Geometrically, if we project the $n$ data points $x_1, x_2, …, x_n$ along the direction of the loading vector of the first principal component, the projected values are the principal componenet scores $z _{11}, z _{21}, …, z _{n1}$.
Similarly, the second principal component is the linear combination of $X_1, X_2, …, X_p$ that has maximal variance out of all linear combinations that are uncorrelated with $Z_1$. It takes the form
$$z _{i2} = \phi _{12}x _{i1} + \phi _{22}x _{i2} + … + \phi _{p2}x _{ip}$$
where $\phi_2$ is the second principal component loading vector, with elements $\phi _{12}, \phi _{22}, …, \phi _{p2}$. Constraining $Z_2$ to be uncorrelated with $Z_1$ results in the direction of $\phi_2$ to be orthogonal of $\phi_1$. The optimization problem for finding the second principal componenet can be formed in a similar way as the one for the first principal component with an additional constraint that the $\phi_2$ is orthogonal to $\phi_1$. It turns out that the principal component directions $\phi_1, \phi_2, \phi_3, …$ are the ordered sequence of eigenvectors of the matrix $X^TX$, and the eigenvalues are the variance of the components.

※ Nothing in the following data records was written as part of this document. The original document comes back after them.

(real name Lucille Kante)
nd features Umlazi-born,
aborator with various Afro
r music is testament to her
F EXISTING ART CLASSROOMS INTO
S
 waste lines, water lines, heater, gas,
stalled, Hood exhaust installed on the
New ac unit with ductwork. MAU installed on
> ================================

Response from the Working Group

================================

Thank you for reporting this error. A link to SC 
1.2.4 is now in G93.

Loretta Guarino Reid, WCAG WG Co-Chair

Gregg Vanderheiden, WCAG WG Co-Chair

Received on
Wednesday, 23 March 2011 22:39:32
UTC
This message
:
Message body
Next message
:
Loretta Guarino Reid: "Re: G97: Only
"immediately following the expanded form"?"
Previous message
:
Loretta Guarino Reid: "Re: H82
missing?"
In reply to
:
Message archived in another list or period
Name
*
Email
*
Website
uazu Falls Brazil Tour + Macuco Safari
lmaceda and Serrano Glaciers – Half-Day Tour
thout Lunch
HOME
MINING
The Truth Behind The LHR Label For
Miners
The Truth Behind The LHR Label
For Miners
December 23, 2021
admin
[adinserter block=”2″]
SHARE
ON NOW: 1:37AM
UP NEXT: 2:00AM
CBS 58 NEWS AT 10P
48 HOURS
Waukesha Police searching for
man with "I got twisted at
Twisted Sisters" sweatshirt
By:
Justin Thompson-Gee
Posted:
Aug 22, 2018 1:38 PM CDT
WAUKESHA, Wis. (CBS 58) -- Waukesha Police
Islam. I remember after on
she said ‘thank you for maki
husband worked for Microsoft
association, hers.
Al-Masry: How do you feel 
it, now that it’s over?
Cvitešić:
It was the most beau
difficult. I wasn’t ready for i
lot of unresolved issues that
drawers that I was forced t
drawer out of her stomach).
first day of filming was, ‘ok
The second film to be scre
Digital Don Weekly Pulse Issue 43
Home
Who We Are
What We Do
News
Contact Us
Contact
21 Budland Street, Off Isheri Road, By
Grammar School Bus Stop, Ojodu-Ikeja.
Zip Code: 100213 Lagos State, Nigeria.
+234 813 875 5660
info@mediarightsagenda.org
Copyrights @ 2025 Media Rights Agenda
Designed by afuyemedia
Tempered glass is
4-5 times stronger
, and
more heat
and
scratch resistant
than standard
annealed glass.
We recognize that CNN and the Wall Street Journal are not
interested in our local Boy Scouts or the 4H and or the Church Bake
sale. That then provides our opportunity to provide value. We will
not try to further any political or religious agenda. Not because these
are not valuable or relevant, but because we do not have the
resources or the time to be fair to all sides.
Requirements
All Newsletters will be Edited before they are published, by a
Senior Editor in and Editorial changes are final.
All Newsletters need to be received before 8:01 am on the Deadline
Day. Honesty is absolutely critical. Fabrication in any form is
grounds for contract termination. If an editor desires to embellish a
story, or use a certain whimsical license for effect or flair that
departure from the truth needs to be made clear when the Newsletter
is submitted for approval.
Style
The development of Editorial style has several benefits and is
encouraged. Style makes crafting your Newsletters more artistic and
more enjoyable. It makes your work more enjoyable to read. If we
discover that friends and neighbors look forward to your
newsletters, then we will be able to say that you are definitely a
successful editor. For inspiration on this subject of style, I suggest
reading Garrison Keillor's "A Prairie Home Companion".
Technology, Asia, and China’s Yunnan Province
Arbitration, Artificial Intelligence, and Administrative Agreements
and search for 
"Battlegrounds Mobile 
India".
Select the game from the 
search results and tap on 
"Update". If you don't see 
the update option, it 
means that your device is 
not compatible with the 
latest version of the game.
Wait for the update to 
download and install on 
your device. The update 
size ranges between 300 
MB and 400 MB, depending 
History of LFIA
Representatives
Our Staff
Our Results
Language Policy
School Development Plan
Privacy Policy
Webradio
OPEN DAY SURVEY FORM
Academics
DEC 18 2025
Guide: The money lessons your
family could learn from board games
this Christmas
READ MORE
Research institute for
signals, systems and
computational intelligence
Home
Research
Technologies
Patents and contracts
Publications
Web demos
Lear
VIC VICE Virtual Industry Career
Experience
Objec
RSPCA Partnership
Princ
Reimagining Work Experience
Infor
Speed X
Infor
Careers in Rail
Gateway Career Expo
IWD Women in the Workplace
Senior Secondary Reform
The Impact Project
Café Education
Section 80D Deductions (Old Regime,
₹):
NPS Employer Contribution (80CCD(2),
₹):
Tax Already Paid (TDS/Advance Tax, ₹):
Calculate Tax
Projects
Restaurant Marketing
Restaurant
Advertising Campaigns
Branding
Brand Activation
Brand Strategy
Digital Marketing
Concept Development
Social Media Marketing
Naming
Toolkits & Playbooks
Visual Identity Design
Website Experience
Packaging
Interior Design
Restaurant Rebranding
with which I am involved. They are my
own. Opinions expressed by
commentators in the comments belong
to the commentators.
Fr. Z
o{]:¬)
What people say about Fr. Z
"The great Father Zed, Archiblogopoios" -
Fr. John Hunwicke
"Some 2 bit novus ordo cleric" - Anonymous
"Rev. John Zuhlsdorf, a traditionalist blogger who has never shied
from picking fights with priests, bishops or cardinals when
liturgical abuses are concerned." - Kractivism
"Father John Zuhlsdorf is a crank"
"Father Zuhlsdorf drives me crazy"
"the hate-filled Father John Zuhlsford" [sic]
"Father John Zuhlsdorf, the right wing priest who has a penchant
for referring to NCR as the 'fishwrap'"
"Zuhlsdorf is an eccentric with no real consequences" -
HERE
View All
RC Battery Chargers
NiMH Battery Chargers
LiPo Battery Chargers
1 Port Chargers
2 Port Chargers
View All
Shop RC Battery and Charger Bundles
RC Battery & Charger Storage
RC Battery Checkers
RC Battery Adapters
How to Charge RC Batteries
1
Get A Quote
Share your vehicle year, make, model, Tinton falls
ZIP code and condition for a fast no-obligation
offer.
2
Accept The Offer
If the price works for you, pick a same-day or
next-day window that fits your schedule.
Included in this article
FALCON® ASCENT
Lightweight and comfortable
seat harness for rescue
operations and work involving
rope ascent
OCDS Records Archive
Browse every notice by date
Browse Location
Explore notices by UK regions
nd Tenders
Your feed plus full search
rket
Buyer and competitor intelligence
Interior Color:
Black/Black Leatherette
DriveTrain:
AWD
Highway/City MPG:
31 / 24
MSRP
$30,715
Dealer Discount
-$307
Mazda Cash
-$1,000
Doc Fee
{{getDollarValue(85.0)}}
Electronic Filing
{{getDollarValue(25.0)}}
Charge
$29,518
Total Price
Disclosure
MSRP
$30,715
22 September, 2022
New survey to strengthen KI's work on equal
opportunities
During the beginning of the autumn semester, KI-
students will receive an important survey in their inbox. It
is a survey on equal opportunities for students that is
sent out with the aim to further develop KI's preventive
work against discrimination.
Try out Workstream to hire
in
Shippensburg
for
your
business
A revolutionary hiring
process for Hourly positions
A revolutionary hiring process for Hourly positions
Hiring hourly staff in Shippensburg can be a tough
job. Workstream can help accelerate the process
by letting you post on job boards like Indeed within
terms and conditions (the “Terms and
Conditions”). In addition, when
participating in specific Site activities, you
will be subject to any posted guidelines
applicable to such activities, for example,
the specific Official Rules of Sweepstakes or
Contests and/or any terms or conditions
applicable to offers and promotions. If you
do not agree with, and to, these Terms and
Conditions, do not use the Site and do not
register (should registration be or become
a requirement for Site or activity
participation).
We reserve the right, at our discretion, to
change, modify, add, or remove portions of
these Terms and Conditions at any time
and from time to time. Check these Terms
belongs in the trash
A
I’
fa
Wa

Usually, PCA is performed after standardizing each variable to have mean 0 and standard deviation 1.
10.2.2 Another Interpretation of Principal Components
Alternatively, principal components can be viewed as the low-dimensional linear surfaces that are closest to the observations. The first principal component loading vector can be viewed as the line in the $p$-dimensional space that is closest to the $n$ observations (closeness is defined in terms of Euclidean distance). This can be explained simply as we seek a single dimension of the data which is as close as possible to all the data points. It is more likely that this line will explain the variation in data more aptly.
This notion can be extended for second and higher principal components as well. The first two principal components can be viewed as the plane that is closest to the $n$ observations in terms of Euclidean distance. Using this interpretation, first $M$ principal components, with their scores and loading vectors, provides the best $M$-dimensional approximation of the data set in terms of the Euclidean distance. For a sufficiently large value of $M$, the $M$ principal components score and loading vectors provide a good approximation for the observations. When $M = min(n-1, p)$, the the representation is exact and hence $x _{ij} = \sum _{m=1}^{M} z _{im} \phi _{jm}$.